Despite these findings, we found favourable clinical results with significant improvement in the HHS when comparing preoperative and postoperative values, without differences between both groups at the latest follow-up.
Our study found a 3.2% rate of intraoperative complications in both groups. 5 hips in group A and 3 in group B suffered an intraoperative PFF with no statistical significance.

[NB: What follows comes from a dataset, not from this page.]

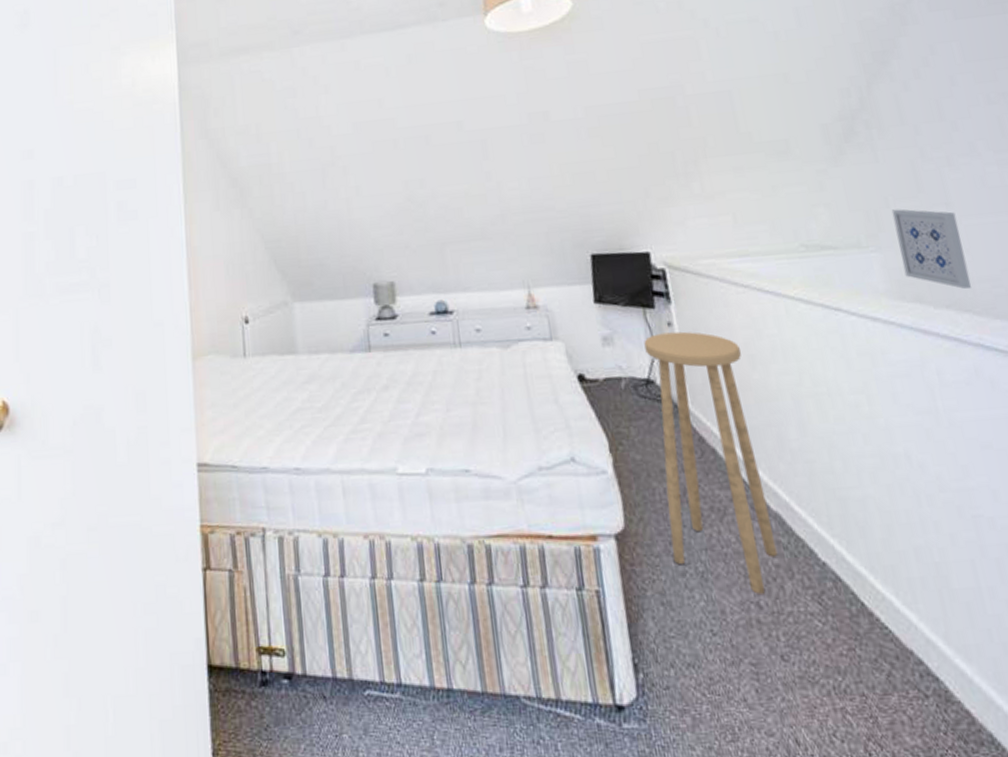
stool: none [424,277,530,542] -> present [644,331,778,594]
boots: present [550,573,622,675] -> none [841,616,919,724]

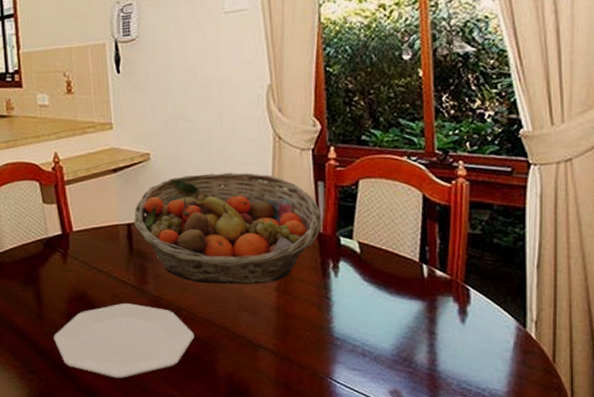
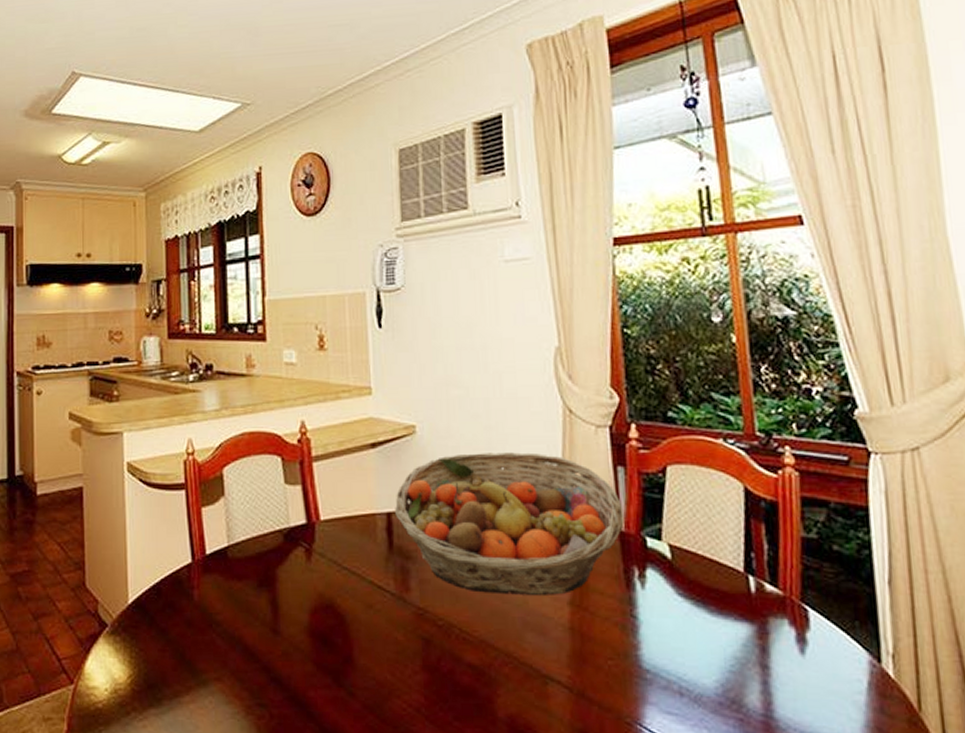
plate: present [53,303,194,378] -> none [290,616,468,718]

Molli et al. 46 retrospectively studied 658 THAs comparing a short-tapered stem versus a standard-length stem, and they observed a higher rate of intraoperative complications with the standard-length stem, with no difference in implant survival rates between groups at an 8–62 months follow-up. In our series, all of them except 1 were undisplaced calcar fractures without compromise beyond the lesser trochanter and were, therefore, successfully treated with cerclage wires without postoperative subsequent thigh pain.
Additionally, there was no difference between groups in terms of patient satisfaction, consistent with a previous meta-analysis and cohort studies with long-term follow-up.47–49
Conclusion
In this series, both conventional and short stems showed 96% and 99% implant survival rates and excellent functional outcomes after primary THA in young and active patients at a mean of 9.8 years follow-up. Complications and radiolucent lines were more frequent in the conventional stem group. Even though more robust evidence is required, and surgeons can use either of these designs, short stems might be a feasible alternative as they preserve more bone stock for a future revision in this group of active young patients.
Footnotes
Declaration of conflicting interests
The author(s) declared no potential conflicts of interest with respect to the research, authorship, and/or publication of this article.
Funding
The author(s) received no financial support for the research, authorship, and/or publication of this article.